Peer-to-peer lending company Prosper reached a benchmark $100 million in loan volume this week. With the US stock market declines, credit crunch, raising gas prices and ailing economy, borrowers are turning to novel forms of credit such as fledgling peer-to-peer capital platforms offered by Prosper (US), Lending Club (US) and Zopa (UK).
$100 million in loan volume is an important benchmark, however the overall growth rate of new Prosper loans is slowing as the chart below indicates. Prosper's loan volume grew from essentially zero at the beginning of 2006 to $100 million in November 2007 but the S-curve inflected earlier this year at the $50 million loan volume mark.
Source: Prosper performance data. Note: the default view which specifies 0 delinquencies and 0-2 credit checks in the last 6 months should be removed to view the total loan portfolio.
The reason that Prosper loan growth is slowing is the same subprime credit challenge facing large financial institutions and the US economy as a whole.

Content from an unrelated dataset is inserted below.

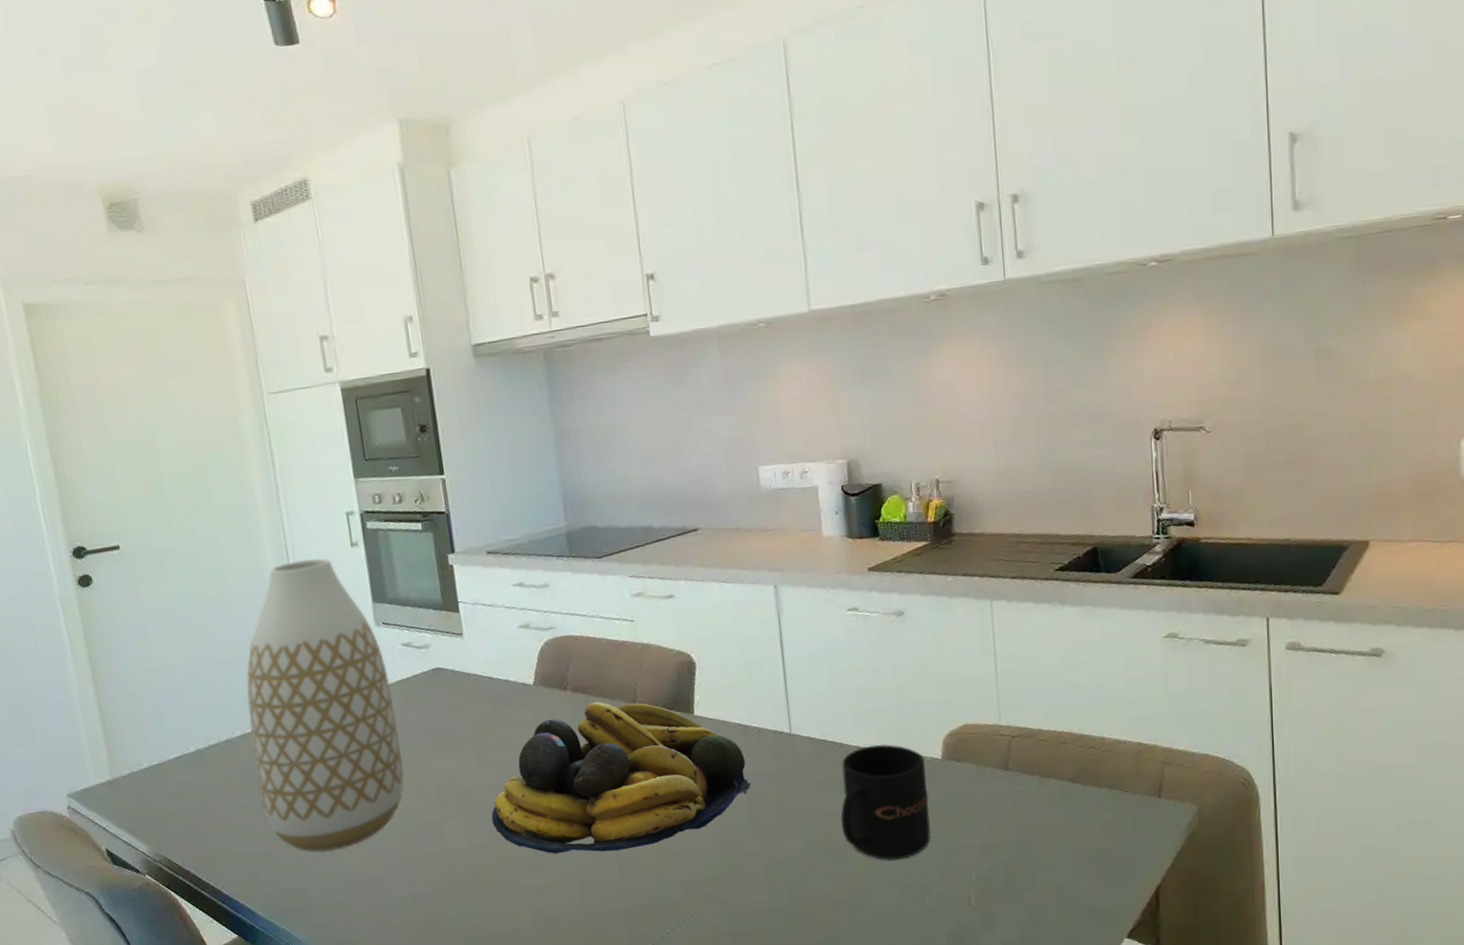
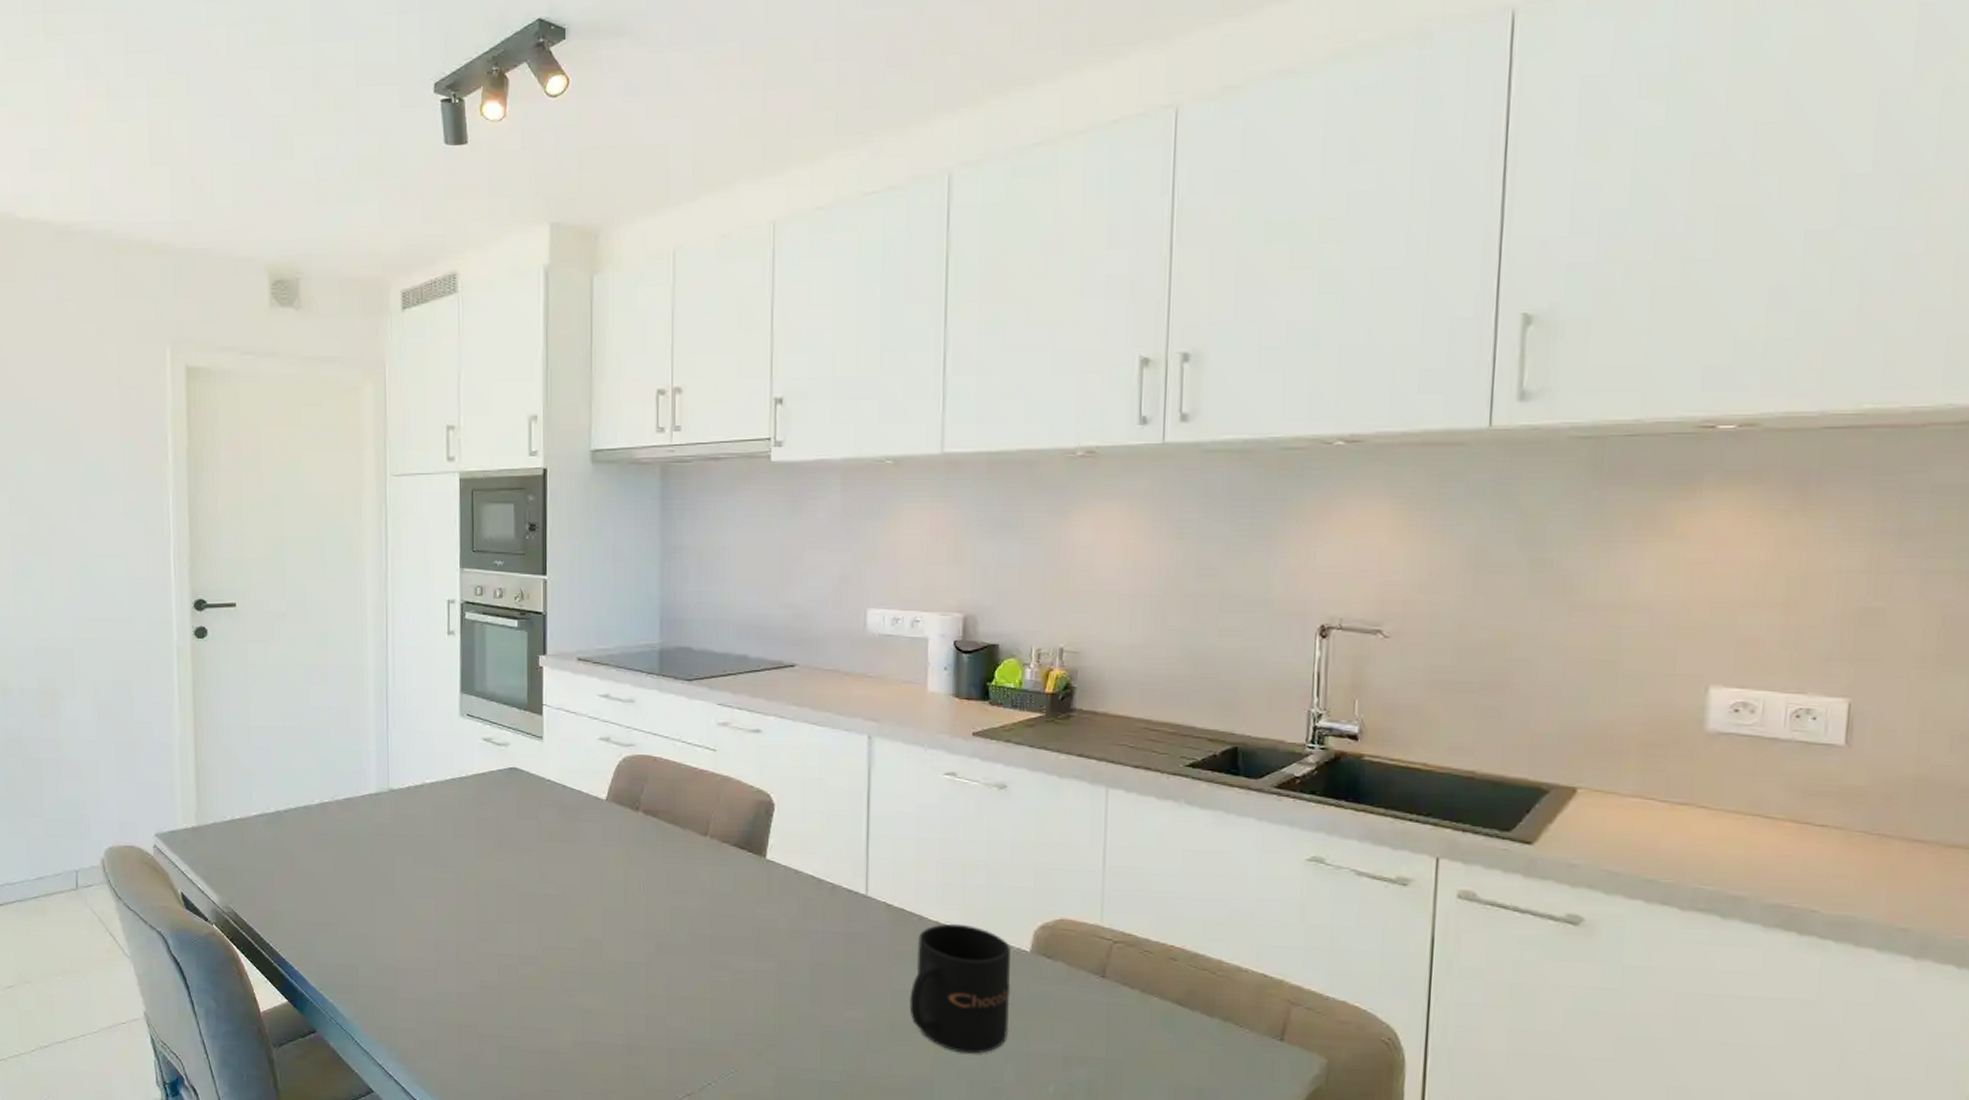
vase: present [246,558,404,852] -> none [328,641,468,933]
fruit bowl: present [492,701,752,854] -> none [547,827,818,987]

Initially, high interest rates attracted individuals willing to lend to subprime borrowers to the Prosper platform, but many of them have experienced high default rates and withdrawn their capital or curtailed their lending strategies.
Below is Prosper's ROI by credit tier, comparing the annual return for the year ending September 30, 2007 with the year ending August 31, 2007. Negative returns can be expected for credit tiers D, E and HR (high risk), while even the C tier has now slipped to a zero ROI. Prosper continues to be exclusively appropriate for investing in high credit quality, tiers AA, A and B, where the 6-9% ROI is still attractive relative to other investments, however perhaps becoming more risky.